After years of self-analysis with no end to this growing sense that I'm actually beginning to re-closet myself, the only explanation I can come up with is that I got tired of the well-meaning, never-ending follow-up questions. Yes, I said wife. Yes, as in woman. Yes, we're married. No, it isn't legal. Mostly our families accept us, but some of them are assholes. To go, please. Can I have an extra ketchup? I used to dream about the day I could wear my marriage like an ever-waving rainbow-hued flag. Now, I just want to pick out a gift for my wife without having to give every salesperson within hearing range a legal, religious and familial history of our various attempts at formalizing our relationship. I used to feel a great sense of pride in what I perceived as my responsibility to bring open gayness into as many people's lives as possible. The longer I live, the more I feel I've taken upon myself a task of Sisyphean proportions.
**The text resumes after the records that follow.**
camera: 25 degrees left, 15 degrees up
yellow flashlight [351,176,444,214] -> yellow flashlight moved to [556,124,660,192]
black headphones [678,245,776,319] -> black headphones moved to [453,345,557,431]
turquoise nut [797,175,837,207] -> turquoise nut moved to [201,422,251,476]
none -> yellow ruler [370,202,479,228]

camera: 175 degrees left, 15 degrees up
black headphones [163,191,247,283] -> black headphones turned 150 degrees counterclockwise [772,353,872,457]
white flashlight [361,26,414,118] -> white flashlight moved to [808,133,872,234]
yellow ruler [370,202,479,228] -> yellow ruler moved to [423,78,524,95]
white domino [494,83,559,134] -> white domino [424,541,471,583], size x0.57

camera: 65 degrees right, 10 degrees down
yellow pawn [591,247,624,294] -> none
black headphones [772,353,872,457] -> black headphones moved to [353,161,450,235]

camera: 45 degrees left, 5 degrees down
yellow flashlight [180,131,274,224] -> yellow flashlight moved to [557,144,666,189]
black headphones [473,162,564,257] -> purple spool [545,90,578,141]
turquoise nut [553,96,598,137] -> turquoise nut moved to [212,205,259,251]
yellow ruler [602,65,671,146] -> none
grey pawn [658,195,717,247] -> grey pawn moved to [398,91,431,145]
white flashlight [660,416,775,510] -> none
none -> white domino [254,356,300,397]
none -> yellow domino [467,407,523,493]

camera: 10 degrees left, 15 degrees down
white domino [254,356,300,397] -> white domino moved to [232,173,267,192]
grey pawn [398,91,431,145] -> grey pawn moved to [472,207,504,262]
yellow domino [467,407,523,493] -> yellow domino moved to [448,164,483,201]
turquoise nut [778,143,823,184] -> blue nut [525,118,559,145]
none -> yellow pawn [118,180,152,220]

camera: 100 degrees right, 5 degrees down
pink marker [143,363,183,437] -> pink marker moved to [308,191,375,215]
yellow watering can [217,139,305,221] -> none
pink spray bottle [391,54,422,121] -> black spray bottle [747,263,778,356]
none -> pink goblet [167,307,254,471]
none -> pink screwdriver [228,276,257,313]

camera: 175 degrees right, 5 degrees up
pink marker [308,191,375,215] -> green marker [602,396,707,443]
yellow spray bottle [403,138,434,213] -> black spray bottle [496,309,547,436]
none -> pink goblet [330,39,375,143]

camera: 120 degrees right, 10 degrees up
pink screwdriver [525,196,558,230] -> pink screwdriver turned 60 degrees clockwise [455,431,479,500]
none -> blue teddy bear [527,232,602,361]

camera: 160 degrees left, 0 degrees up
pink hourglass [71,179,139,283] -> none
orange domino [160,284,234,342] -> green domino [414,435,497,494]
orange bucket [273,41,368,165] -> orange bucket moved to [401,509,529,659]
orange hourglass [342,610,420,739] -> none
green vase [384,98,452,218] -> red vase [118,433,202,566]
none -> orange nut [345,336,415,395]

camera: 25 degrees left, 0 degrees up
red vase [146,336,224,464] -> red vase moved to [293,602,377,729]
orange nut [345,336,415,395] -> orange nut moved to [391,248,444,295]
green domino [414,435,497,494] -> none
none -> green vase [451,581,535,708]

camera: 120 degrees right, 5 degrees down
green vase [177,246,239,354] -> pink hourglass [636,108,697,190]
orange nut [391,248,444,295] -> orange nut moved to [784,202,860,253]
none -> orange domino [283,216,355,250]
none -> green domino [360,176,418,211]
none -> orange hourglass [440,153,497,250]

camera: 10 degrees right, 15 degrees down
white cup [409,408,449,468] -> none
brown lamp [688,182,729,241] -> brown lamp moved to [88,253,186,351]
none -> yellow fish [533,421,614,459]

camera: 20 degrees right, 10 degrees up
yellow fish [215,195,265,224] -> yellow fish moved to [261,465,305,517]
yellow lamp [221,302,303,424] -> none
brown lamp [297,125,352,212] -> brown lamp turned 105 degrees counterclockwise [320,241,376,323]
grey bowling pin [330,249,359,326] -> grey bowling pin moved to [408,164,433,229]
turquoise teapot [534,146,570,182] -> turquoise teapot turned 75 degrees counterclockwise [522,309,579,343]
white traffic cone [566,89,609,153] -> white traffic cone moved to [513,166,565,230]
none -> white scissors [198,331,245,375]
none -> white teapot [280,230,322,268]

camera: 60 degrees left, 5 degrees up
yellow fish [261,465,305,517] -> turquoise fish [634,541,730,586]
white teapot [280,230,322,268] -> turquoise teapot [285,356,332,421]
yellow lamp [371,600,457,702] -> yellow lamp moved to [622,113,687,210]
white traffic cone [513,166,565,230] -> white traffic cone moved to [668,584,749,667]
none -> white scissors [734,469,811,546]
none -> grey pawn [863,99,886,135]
So when my new acquaintance in court asked me about the husband and kids, I took one look at her and felt the weight of an enormous boulder pressing down against my tightly folded arms. I'd be waiting for my paperwork at least another 10 minutes, plenty of time for her to interrogate me about every aspect of gaydom, from the origins of my gayness to how my family felt about it to how many cats we hoard. (Two, because my wife won't let me get a third.) That is, that's how the conversation would go if she was friendly and didn't pull the old I-Have-To-Go-Stand-In-This-Corner-Now-Excuse-Me trick, which is far more depressing than the interrogation is annoying. I shifted my eyes back and forth, searching for an escape hatch. Finding none, I looked at the floor and gave my standard monotone answer, bracing for the barrage of questions or stony, judgmental silence. "I don't have a husband. I'm married, but to a woman."

She blinked, startled. "Why'd you say it like that?"

I didn't ask like what. I knew. Like I was ashamed, or expecting her condemnation, or a combination of both. I smiled weakly and said, "I just never know how people will react."

"But why'd you say it like that? Ain't nothing wrong with you. You shouldn't say it like that." She reached into her purse and pulled out her cellphone. "Let me show you my girlfriend," she said, and pulled up some pictures on the display. The two of them got their portraits taken at a local Glamour Shots, in front of a star-studded backdrop. "We're gonna have a commitment ceremony next year, but it's hard. We'd like to get married." I admired the photos and asked some polite questions, but if anything I was even more desperate to get out of the conversation. The small talk died out, and we parted ways.

I wonder if she felt sorry for me. From her perspective, I was a shy, anxious lawyer so clearly hung up on my own insecurities that I couldn't even tell her about my wife with the bursting pride she clearly felt for her girlfriend. I wanted to tell her it didn't used to be this way, that I'd held the banner long enough and that now it's someone else's turn. But maybe her arms are just as tired, and her road miles longer. Who am I to pass the buck, to grow weary of innocent inquiry, to close myself up like a fist around my own solid foundation? To brace myself so fiercely against an anticipated slight that I appear to doubt my own worth?

I can't promise that I'll take up the next random stranger on an open offer to out myself. But if I do, I certainly won't say it like that.